-- Information follows --

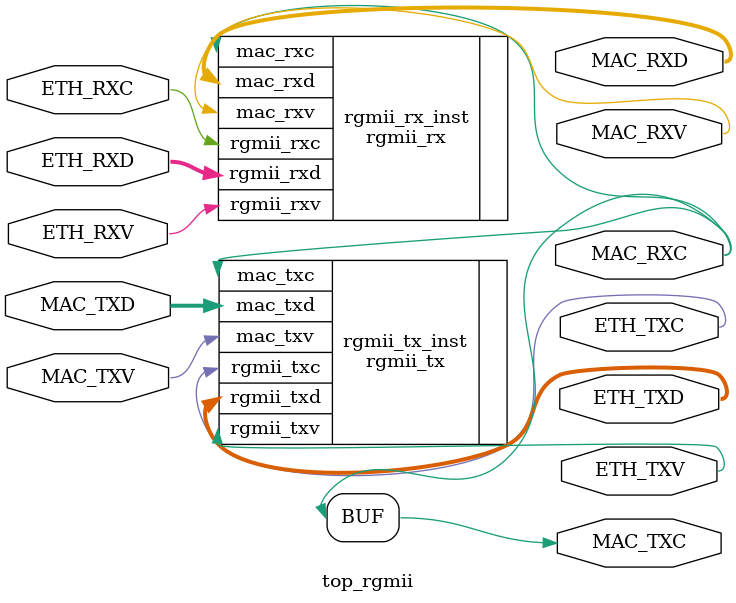
<source format=v>
module top_rgmii(
    input ETH_RXC,
    input ETH_RXV,
    input [3:0] ETH_RXD,


    output ETH_TXC,
    output ETH_TXV,
    output [3:0] ETH_TXD,

    //
    output MAC_TXC,          //mac层提供的时钟
    input MAC_TXV,           //mac层提供的数据有效信号
    input [7:0] MAC_TXD ,     //mac层提供的数据

    output MAC_RXC,          //mac层提供的时钟
    output MAC_RXV,           //mac层提供的数据有效信号
    output [7:0] MAC_RXD      //mac层提供的数据
);
// 芯片 -> ETH_RXC ->（ rgmii_rxc -> rgmii_rxc_bufg -> mac_rxc）-> MAC_RXC -> 协议代码
// MAC_RXC -> MAC_TXC ->（ mac_txc -> rgmii_txc ）->  ETH_TXC -> 芯片

// 芯片 -> ETH_RXD ->（ rgmii_rx[4] -> iddr -> mac_rxd[8] ）-> MAC_RXD -> 协议代码
// 协议代码 -> MAC_TXD ->（ mac_txd[8] -> oddr -> rgmii_txd[4] ）-> ETH_TXD -> 芯片

assign  MAC_TXC = MAC_RXC;

 rgmii_rx rgmii_rx_inst(
    .rgmii_rxc(ETH_RXC),
    .rgmii_rxv(ETH_RXV),
    .rgmii_rxd(ETH_RXD),
    
    .mac_rxc(MAC_RXC),
    .mac_rxv(MAC_RXV),
    .mac_rxd(MAC_RXD)
);

rgmii_tx rgmii_tx_inst(
    .mac_txc(MAC_TXC),          //mac层提供的时钟
    .mac_txv(MAC_TXV),          //mac层提供的数据有效信号
    .mac_txd(MAC_TXD),    //mac层提供的数据

    .rgmii_txc(ETH_TXC),       //rgmii层提供的时钟
    .rgmii_txv(ETH_TXV),       //rgmii层提供的数据有效信号
    .rgmii_txd(ETH_TXD)  //rgmii层提供的数据  
);


endmodule
</source>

-- Information concluded --

What you have to do —
Give back, unchanged, the run of lines in the listing above that begins at the line containing "output [7:0] MAC_RXD" and ends at the line containing "ETH_TXD -> 芯片", both included.

Solved problem —
    output [7:0] MAC_RXD      //mac层提供的数据
);
// 芯片 -> ETH_RXC ->（ rgmii_rxc -> rgmii_rxc_bufg -> mac_rxc）-> MAC_RXC -> 协议代码
// MAC_RXC -> MAC_TXC ->（ mac_txc -> rgmii_txc ）->  ETH_TXC -> 芯片

// 芯片 -> ETH_RXD ->（ rgmii_rx[4] -> iddr -> mac_rxd[8] ）-> MAC_RXD -> 协议代码
// 协议代码 -> MAC_TXD ->（ mac_txd[8] -> oddr -> rgmii_txd[4] ）-> ETH_TXD -> 芯片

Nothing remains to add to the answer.